Type Ia supernovae are described as thermonuclear. These sudden bursts of stellar radiation occur when a pair of white dwarf stars (the burned-out cores of relatively small stars) smash together in a tragic orbital embrace. Their carbon hearts combine under crushing heat and pressure creating a massive explosion, elements of which are spread through the interstellar medium. Another method for producing a Type Ia is when a highly dense white dwarf pulls material away from a companion star, the former’s carbon core being re-ignited and eventually blown up. Since the 1960s, Type Ia supernovae have been used as ‘standard candles’ to make measurements over intergalactic distances and to calculate the expansion of the Universe. Astronomers had worked on the theory that these explosive events had very uniform properties, but recent studies have shown a variability of up to 40% in their brightness. And although these models are mostly accepted within the astronomy community, the processes are not fully understood.

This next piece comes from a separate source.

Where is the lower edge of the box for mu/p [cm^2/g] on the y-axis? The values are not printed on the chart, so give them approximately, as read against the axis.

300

It’s thought that a galaxy will host a supernova event roughly twice a century, which means that the Milky Way is well overdue this cosmic spectacle. A number of unstable red giant stars are of particular interest to astronomers, including Betelgeuse (Beetlejuice), Antares and Eta Carinae. Variable stars like this are supernova candidates, likely to explode soon (in astronomical terms, soon is within the next million years!). If a nearby star within the Milky Way were to go supernova, the result would be awesome in the true sense of the word. The resulting glow could, for a short time, be as bright as the Sun – both day and night. After a few days, the light would begin to fade, with the afterglow visible (akin to a very bright star, still visible in daylight), fading after a period of several months.

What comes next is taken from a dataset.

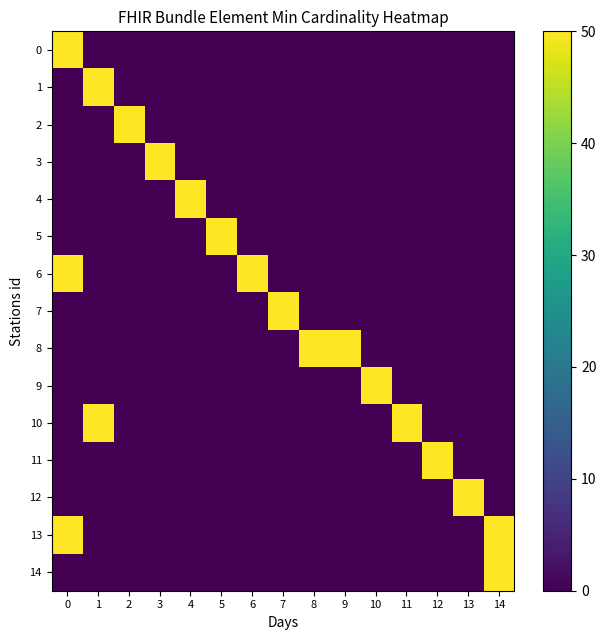

At how many categories does at least one series exceed 28?

15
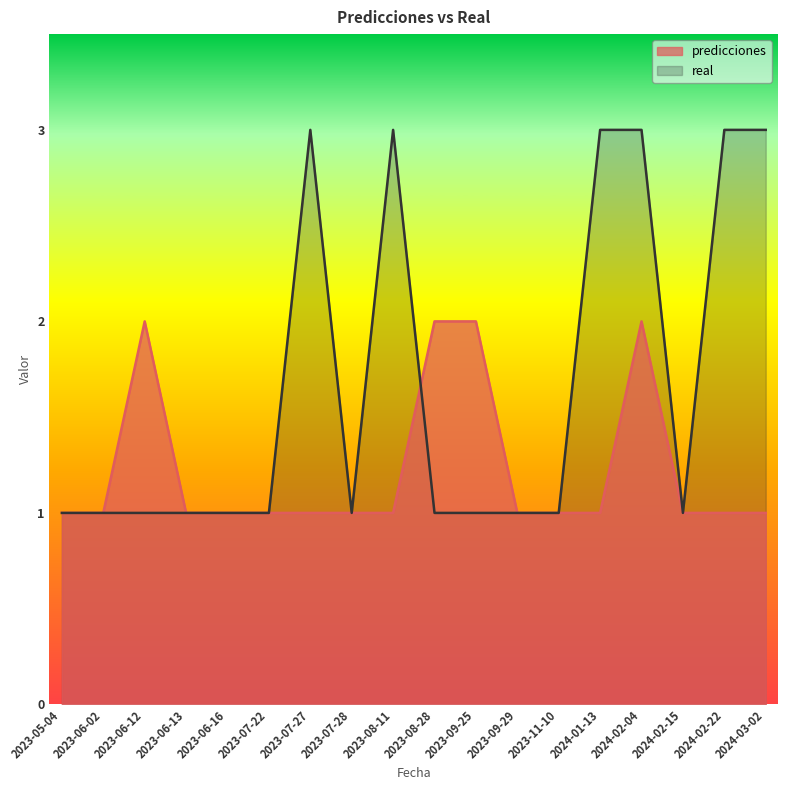

True or false: real has more than 0 interior local peaks.

True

Supernova remnants are caused when the debris thrown outwards by the explosion crashes into surrounding material, generating a shell of hot gas and high-energy particles that glow brightly in X-rays, radio waves and other wavelengths for thousands of years.

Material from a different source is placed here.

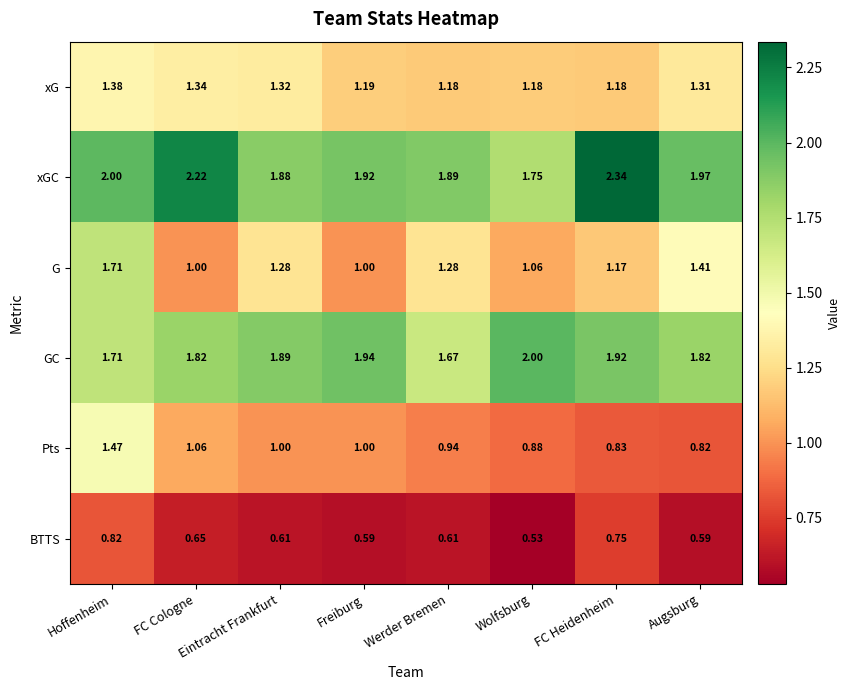

At which label does Pts first exceed 1?

Hoffenheim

In the early Universe, stars formed from the most abundant element: hydrogen. As the Universe has matured, so has the variety of elements within it, meaning that new stars (and their protoplanetary discs) have richer ingredients from which to form. A cyclic pattern of stellar evolution has emerged over the near 14-billion-year history of the cosmos – starbirth, supernova, interstellar cloud, starbirth – introducing new ingredients along the way. Which brings us back to the rich and diverse elements found throughout our Solar System… salts in the oceans of the Earth and icy moons; hydrogen and methane in planetary atmospheres; precious metals, both mined from terra firma and delivered from space; silica in the rocky planets, moons and comets; oxygen in the air we breathe. All have condensed from a historic supernova remnant – the phoenix rising from stellar ashes of a once-vibrant star. Recycling at its best!